Almeria, in Andalucía, southern Spain, is probably the largest global concentration of greenhouses, encompassing almost 33,000 hectares of "plastic sea", most of grow winter soil-grown tomatoes, cucumbers, bell peppers, courgettes, eggplants, strawberries, watermelons, melons and more.

The lion's share of this industry is organic-certified, and some 75 percent of these products are exported to other European countries, at a turnover of ~ €3 billion. One of the constrains of this vastly intensive operation is the damages provoked by a large variety of pathogenic soil-borne, air-borne, bacteria, fungi, nematodes, viruses and pests.

These facts were, undoubtedly the reasons that supported the International Society of Horticultural Science’s (ISHS) decision that the University of Almeria should host the 10th International Symposium on Soil and Substrate Disinfestation, in June 2023. This symposium attracted some 76 researchers, and industry stakeholders from Europe, Asia, Africa and the Americas, and was organized under the leadership of IFAPA’s researcher Dr. Miguel de Cara and his dedicated team.

Two main lines were discussed by the presenters: 1. New chemical disinfection materials and their application methods; and 2. Physical and biological concepts of restoring soil health by solarization and fumigation.

1. After phasing out of methyl-bromide (MB), other chemicals were adopted for soil disinfection. Chinese Dr. Dongdong Yan reported that since MB banning in China (only in 2019), it has been largely replaced by: chloropicrin, dazomet, metam sodium/ potassium, sulfuryl fluoride, dimethyl disulfide, allyl-isothiocyanate and 1,3-dichloropropene. Many application methods for these agents have been developed in China, including direct injection, chemigation, hot gas application and mechanical soil integration by rotary tillers. Soil fumigation produced significantly positive effects in greenhouses and in open fields, including more vigorous plants, larger and greener leaves and markedly higher yields.

+ + + + +

* **Parts of the exercise**:
[A] According to the report on the Almeria symposium, how many researchers and industry stakeholders did the symposium attract?
[B] Extend the report on the Almeria symposium, starting right after its final sentence.
The entries that come after the report on the Almeria symposium have no role in this exercise.

+ + + + +

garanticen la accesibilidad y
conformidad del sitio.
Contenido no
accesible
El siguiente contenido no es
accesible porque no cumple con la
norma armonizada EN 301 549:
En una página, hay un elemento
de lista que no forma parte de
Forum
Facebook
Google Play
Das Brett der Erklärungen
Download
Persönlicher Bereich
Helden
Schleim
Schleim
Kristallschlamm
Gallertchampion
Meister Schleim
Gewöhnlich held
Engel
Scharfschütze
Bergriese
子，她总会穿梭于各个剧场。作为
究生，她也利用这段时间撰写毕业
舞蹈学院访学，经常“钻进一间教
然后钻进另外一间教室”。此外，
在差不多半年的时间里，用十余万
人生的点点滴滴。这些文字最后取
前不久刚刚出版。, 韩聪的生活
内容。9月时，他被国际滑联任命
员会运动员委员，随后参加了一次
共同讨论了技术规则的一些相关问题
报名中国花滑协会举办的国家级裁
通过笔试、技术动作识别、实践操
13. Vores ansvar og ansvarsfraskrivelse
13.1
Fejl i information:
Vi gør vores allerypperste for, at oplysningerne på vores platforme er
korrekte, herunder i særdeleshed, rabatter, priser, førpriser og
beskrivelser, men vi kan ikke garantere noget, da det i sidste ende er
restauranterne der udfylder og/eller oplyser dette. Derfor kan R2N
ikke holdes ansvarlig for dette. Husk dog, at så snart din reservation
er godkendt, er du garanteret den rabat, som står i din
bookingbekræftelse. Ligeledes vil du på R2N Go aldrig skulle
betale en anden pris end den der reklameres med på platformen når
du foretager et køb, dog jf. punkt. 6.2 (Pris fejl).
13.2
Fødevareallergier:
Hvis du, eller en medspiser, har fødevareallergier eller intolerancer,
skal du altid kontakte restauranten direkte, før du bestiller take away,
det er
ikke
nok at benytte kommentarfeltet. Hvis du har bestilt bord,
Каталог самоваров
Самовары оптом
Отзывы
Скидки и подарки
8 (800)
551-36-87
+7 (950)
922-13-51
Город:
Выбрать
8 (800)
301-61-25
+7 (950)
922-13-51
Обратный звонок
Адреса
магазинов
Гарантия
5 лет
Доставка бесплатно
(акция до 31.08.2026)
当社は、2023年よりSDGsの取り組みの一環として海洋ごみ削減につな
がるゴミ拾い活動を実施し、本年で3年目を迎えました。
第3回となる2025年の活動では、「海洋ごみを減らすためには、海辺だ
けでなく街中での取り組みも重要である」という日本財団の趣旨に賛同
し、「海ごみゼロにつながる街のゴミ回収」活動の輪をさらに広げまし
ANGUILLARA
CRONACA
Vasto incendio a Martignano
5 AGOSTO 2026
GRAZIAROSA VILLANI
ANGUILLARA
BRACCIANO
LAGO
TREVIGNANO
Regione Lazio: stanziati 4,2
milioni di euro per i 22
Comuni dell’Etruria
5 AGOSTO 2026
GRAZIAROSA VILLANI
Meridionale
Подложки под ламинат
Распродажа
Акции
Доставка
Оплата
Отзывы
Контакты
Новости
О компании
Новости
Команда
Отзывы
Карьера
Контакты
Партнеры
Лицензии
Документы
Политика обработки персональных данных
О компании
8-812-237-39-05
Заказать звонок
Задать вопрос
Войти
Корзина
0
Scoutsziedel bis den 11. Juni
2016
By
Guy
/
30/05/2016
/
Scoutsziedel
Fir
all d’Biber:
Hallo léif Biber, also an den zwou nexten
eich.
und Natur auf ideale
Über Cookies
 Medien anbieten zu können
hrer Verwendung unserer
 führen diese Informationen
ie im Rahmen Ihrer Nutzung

+ + + + +

* **Answers provided**:
[A] Some 76.

[B]
But Dr. Dongdong showed that on top of the fumigants' pesticidal effect, they also inhibited the microbial nitrification activity (oxidizing ammonia to nitrate), thus radically reducing nitrogen (N) losses by leaching. This phenomenon has been evident both in the lab and in the field. As can be expected, heavier textured soils and lower pH soils show longer inhibition time, during which new planting will suffer from the biocidal effect of the fumigants. Fumigation also stimulates nitrogen mineralization processes, whereby ammonium is released to soil by degradation of organic nitrogenous compounds. Therefore, chemical soil fumigation increased soil's N availability, thanks to nitrification inhibition, and the promotion of N mineralization. Other reports by Chinese researchers showed that chemical fumigation improves the availability to plants of other soil nutrients, including, P, K, Fe, Mn, Cl and soluble organic carbon.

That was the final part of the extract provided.